Stephen Miller communications director

Screengrab via C-SPAN/YouTube

Stephen Miller’s possible promotion reminds the internet of his old high school speech

He had plenty of thoughts on janitors.

 

Chris Tognotti

Tech

Posted on Aug 6, 2017   Updated on May 22, 2021, 9:32 pm CDT

Stephen Miller, Donald Trump’s senior policy adviser, is reportedly being considered to take over the position of White House communications director, following in the footsteps of Anthony Scaramucci

The news that Miller might claim the top comms job has renewed some social media interest in his history, his right-wing political views, and his rhetorical style, spoken to by a particularly infamous remark he made during a speech to his Santa Monica high school classmates.

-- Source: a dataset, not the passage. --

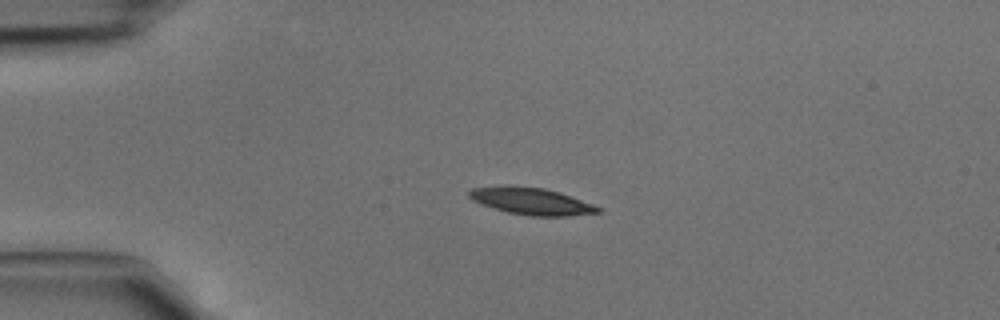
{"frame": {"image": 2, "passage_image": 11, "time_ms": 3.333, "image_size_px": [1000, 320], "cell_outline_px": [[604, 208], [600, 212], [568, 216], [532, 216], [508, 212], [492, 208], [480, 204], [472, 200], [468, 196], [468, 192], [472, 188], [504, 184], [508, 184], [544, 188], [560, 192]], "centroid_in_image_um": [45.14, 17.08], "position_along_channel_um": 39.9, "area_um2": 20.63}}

The moment, reportedly preserved thanks to a student documentary, is one of the few clips from the now-infamous speech that’s available to the public. In it, a teenaged Miller, still with a head full of black hair, complains that students shouldn’t have to clean up after themselves when there are janitors around.

According to the Washington Post, Santa Monica High School can’t find a full video of the speech, which ended with Miller being escorted off the stage to a cacophony of boos. The bits of and pieces of Miller’s now-infamous speech, reflective of his reported history as a fire-breathing high school conservative, has resurfaced amid his potential ascent to the top of the White House’s communications wing.

In February, professional baseball player Cody Decker―a Santa Monica High School alumni― tweeted that Miller has been “boo’d off a stage by more than 4,000 students,” also noting that he himself was one of them.

https://twitter.com/MMASOCCERFAN/status/894226475385335809

The news of Miller’s possible promotion comes the same week as his starring turn in the White House press briefing room when he got into a combative and at-times outright angry exchange with CNN’s Jim Acosta. In the midst of his argument with Acosta, Miller argued that the famed Emma Lazarus poem, “The New Colossus,” that’s inscribed inside the Statue of Liberty was “added later,” more than a dozen years after the iconic statue was opened to the public.

As some have noted, discrediting the poem, which speaks of welcoming the “poor” and the “huddled masses” into the United States, is an occasional pastime on some white supremacist message boards, eager to discredit the poem’s relevance in American history. Miller’s performance was sharply criticized and condemned by progressives, although it earned Miller praise among Trump supporters and the online far-right.